自分
動物編
シロ
シロは豆柴ミックスの女の子。
名前の通り真っ白で、親戚から貰って来た時は本当に小さくて、ラブラドールのお兄ちゃん犬ブラックと一緒に散歩に行くと、ブラックの1歩がシロの5歩くらいで、常に目に見えないくらいの回転で脚を一生懸命動かしていた。
ブラックが何かに興味持って、急に方向転換すると、その勢いでシロのリードも引っ張られて、歩いてる格好そのままの状態で空中にピョーンて引っ張られて、まるで小さいぬいぐるみのようであった。
顔立ちも可愛くて、色も白くて近所では可愛いと評判の子犬だった。
柴犬は、なかなか聞かん坊な性格が多いみたいで、近所のおばあさん1人暮らしの家でも柴犬を飼っており、よく散歩ですれ違うのだが、その柴犬も女の子な筈なのに、思いっきり牙剥き出してまるで狂ったかのように、シロと自分に吠えてくる。
結構長生きしてる犬な筈なのに、やたら元気がいい。
おそらくおじいちゃんが亡くなって、おばあちゃん1人になっちゃったから、「私がおばあちゃんを守らなければ!おばあちゃんが死ぬまでは私は死ねない!」と思ってるのだろう。
そして、そのおばあちゃんも、「私がいなくなれば、この犬の面倒は誰が見るんだ、しっかり長生きして、この犬よりは先に逝けない!」
と思ってるのかもしれない。
お互いの存在が、いい感じのバランスを保っている。
シロはどんなに吠えられても、向かって行ったりはしない。
家にいて誰かお客さんが来ても、「ワン!ワン!」の二言で終わる。
多分「誰か、来た」と伝えてくれてるんだと思う。
豆柴なだけあって、10年以上生きててもなかなか大きくならなくて、お散歩に行くと近所のおばあちゃんが「あれ、また子犬飼ったの?」と聞いてくるくらいだった。

### [課題]
上にある豆柴ミックスのシロについての文章を、最後の文の後から書き継いでください。

### [データ]
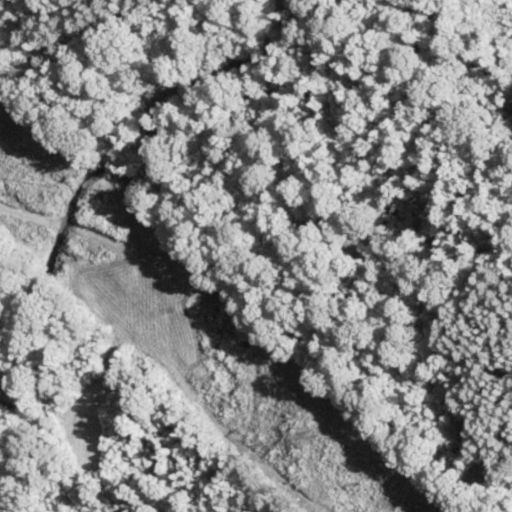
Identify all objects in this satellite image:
power tower: (314, 442)
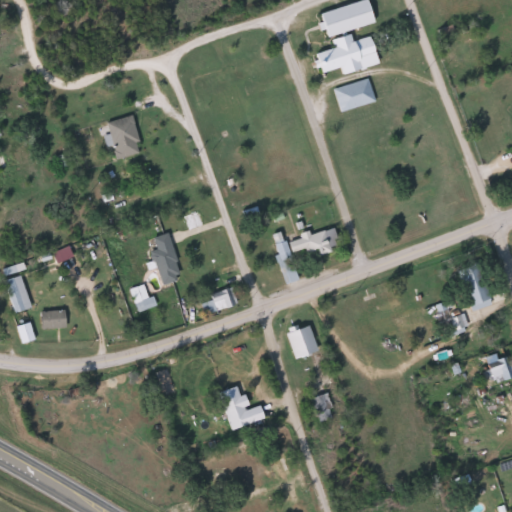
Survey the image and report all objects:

### [出力]
「いや、前からの犬なんだけど、自分と同じでなかなか成長しなくて、、」と言うと、笑ってビックリしていく。
そんなシロも14歳過ぎた頃から、ご飯を食べなくなって、日に日に元気が無くなっていき、病院に連れていって、ぶっとい注射を打ってもらった後は少しよくなるが、しばらくするとまた元気が無くなり、悲しいかないよいよ最期が近づいてきたのかと思い、外飼いだったシロを家に入れる事にした。
猫の姫ちゃんとも仲良くしてくれて、初めて入る家族団欒の部屋に興奮気味に喜んでくれていた。
ある日、冬ではあったが朝から天気も良く気温もそれほど低くなくポカポカ陽気だったので、シロを久しぶりに外に出す事にして、私達は少し出かける事にした。
夕方帰宅したら、シロはもう動かない状態だった。
自分の犬小屋に最後
入ろうとしたのか、前足だけ犬小屋に入ってる状態で、身体は外に出たままだった。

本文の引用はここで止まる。